The role of Adiponectin on peripheral tissues insulin sensitivity (Ellulu et al., 2017)

Effect of high fasting blood glucose levels on inflammation

Insulin resistance and β-cell exhaustion provoke an impaired glucose tolerance state, inducing the development of type 2 diabetes [62]. As shown in Fig. 1, inflammation triggers the insulin resistance, which might lead to T2DM raise [63]. Also, the relationship between inflammation and insulin resistance has been shown to be mediated by obesity [39]. Actually, inflammatory markers have been shown to be higher amongst individuals having high fasting blood glucose levels and metabolically unhealthy obesity [64]. Thus, the relationship between FBG and inflammatory markers in the present study is in accordance with the previously published studies. Lee et al. (2011) [65] showed a concomitant increase of CRP and FBG concentrations (P = 0.002), leading to cardiovascular events. Kawamoto et al. (2011) [64] observed significantly high CRP values related to fasting glucose in Japanese individuals displaying high levels of FBG (≥100 mg/dL) (P = 0.033), compared to Japanese individuals displaying low levels of FBG (< 100 mg/dL).
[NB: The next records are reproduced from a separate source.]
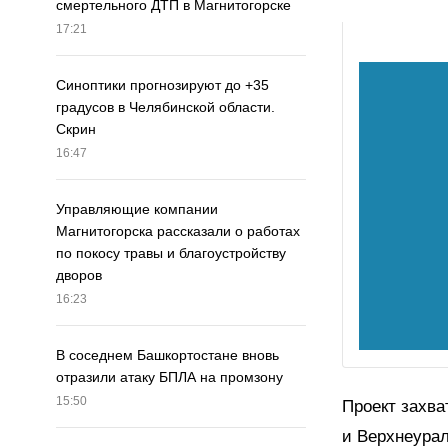
смертельного ДТП в Магнитогорске
17:21
Синоптики прогнозируют до +35
градусов в Челябинской области.
Скрин
16:47
Управляющие компании
Магнитогорска рассказали о работах
по покосу травы и благоустройству
дворов
16:23
В соседнем Башкортостане вновь
отразили атаку БПЛА на промзону
15:50
Проект захва
и Верхнеурал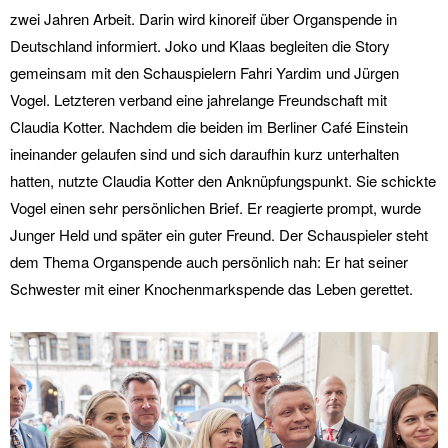
zwei Jahren Arbeit. Darin wird kinoreif über Organspende in
Deutschland informiert. Joko und Klaas begleiten die Story
gemeinsam mit den Schauspielern Fahri Yardim und Jürgen
Vogel. Letzteren verband eine jahrelange Freundschaft mit
Claudia Kotter. Nachdem die beiden im Berliner Café Einstein
ineinander gelaufen sind und sich daraufhin kurz unterhalten
hatten, nutzte Claudia Kotter den Anknüpfungspunkt. Sie schickte
Vogel einen sehr persönlichen Brief. Er reagierte prompt, wurde
Junger Held und später ein guter Freund. Der Schauspieler steht
dem Thema Organspende auch persönlich nah: Er hat seiner
Schwester mit einer Knochenmarkspende das Leben gerettet.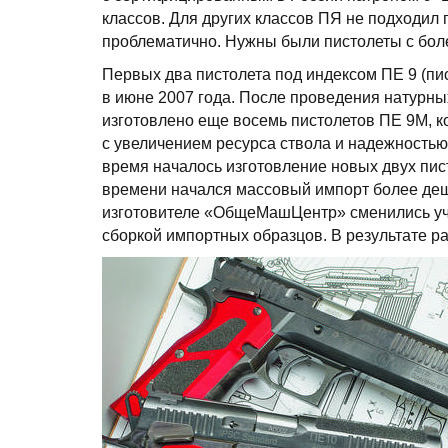
классов. Для других классов ПЯ не подходил
проблематично. Нужны были пистолеты с бо
Первых два пистолета под индексом ПЕ 9 (п
в июне 2007 года. После проведения натурны
изготовлено еще восемь пистолетов ПЕ 9М, 
с увеличением ресурса ствола и надежностью 
время началось изготовление новых двух пис
времени начался массовый импорт более деш
изготовителе «ОбщеМашЦентр» сменились уч
сборкой импортных образцов. В результате р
This was also true amongst urban Portuguese adults, as well as in an adult population-based study in Germany, where CRP levels were significantly higher in individuals having elevated FBG levels, and were associated with metabolic syndrome occurrence [66, 67].

Similarly, Sarvottam and Yadav (2014) [26] identified that increased fasting blood glucose levels were significantly and positively correlated with inflammation as assessed by IL-6 concentrations, as well as with an increased endothelial dysfunction. Finally, Dandona et al. (2004) [68] highlighted that a high macronutrient intake, associated with obesity, was also significantly correlated with oxidative stress and inflammatory mediators (IL-6, TNF-α) increase.

Limitation

A possible limitation of the present study might be due to its cross-sectional design. Therefore, we cannot conclude on any causality relationship in the interpretation of our findings.

Conclusion

The present study highlighted increased BMI, high fasting blood glucose levels, as well as decreased adiponectin concentrations as clinical and biological risk factors of inflammation in a sample of patients with T2DM. Inflammation was defined for IL-6 ≥ 2 pg/mL and CRP ≥ 6 mg/L.

Tackling obesity and associated complications (i.e. hyperglycemia, high adiponectin levels) might help to decrease inflammation in individuals with T2DM.

Recommendations for future research

We do recommend the measurement of body mass index and fasting blood glucose as risk factors of inflammation in patients with type 2 diabetes. Adiponectin might be difficult to measure in clinical routine. Glycosylated Hemoglobin (HbA1c) assessment should be considered, as a more sensitive biochemical marker than fasting blood glucose for type 2 diabetes diagnosis, when an appropriate funding is available to measure it.